Background. Due to the new European regulations for pediatric medications, future clinical trials will include an increasing number of minors. It is therefore important to reconsider and evaluate recent methodological and ethical aspects of clinical trials in minors. Procedure. The following questions were investigated: How are randomized controlled clinical trials (RCTs) performed in practice? Do investigators take into consideration biomedical ethical principles, explicated for example by Beauchamp and Childress, when planning and conducting a trial? The study was conducted in a descriptive manner. A systematic, algorithm-guided search focusing on RCTs in minors with malignant diseases was carried out in PubMed.
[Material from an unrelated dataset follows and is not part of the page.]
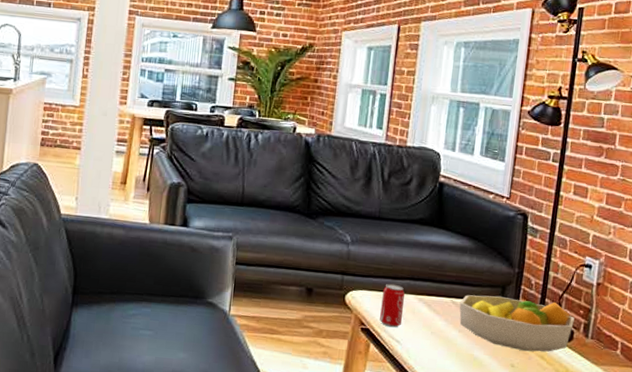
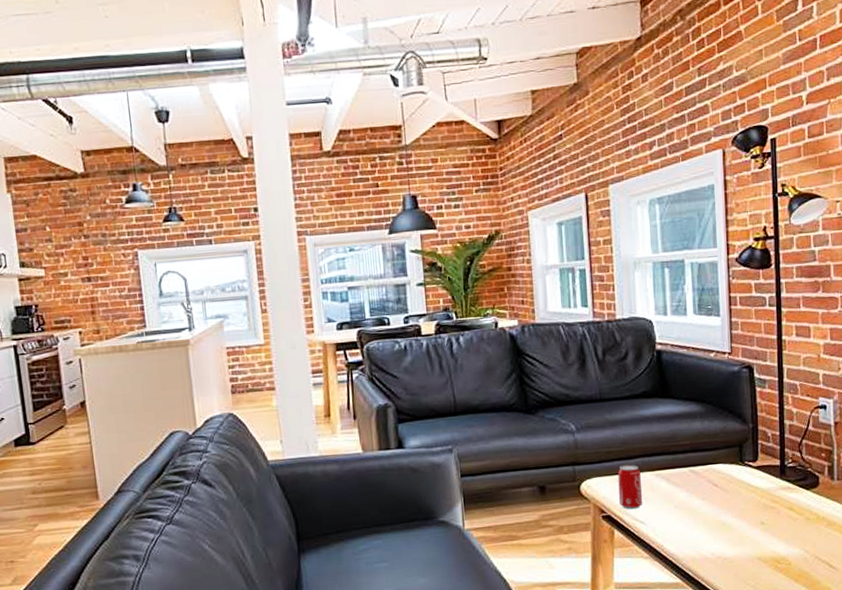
fruit bowl: present [459,295,575,352] -> none [698,450,818,507]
One-thousand-nine-hundred-sixty-two publications from 2001 to 2005 were randomized in sequence. The first 1,000 publications were screened according to a priori defined inclusion criteria. One hundred seventy-five publications met the criteria and were reviewed using the SIGN methodological checklist (2004), the CONSORT Statement (2001, section Methods, items 3-12) and indicators for ethical aspects. Seventeen publications were checked by two raters. Results. Information on randomization and blinding was often equivocal. The publications were mainly rated positive for the criteria of the SIGN checklist, and mostly rated negative for the additional items of the CONSORT Statement. Regarding the ethical principles, only few contributions were found in the publications. Inter-rater reliability was good. Conclusions. In the publications analyzed, we found only limited information concerning methods and reflections on ethical principles of the trials. Improvements are thus necessary and possible. We suggest how such trials and their respective publications can be optimized for these aspects. Pediatr Blood Cancer 2011;57:599-605. (C) 2011 Wiley-Liss, Inc.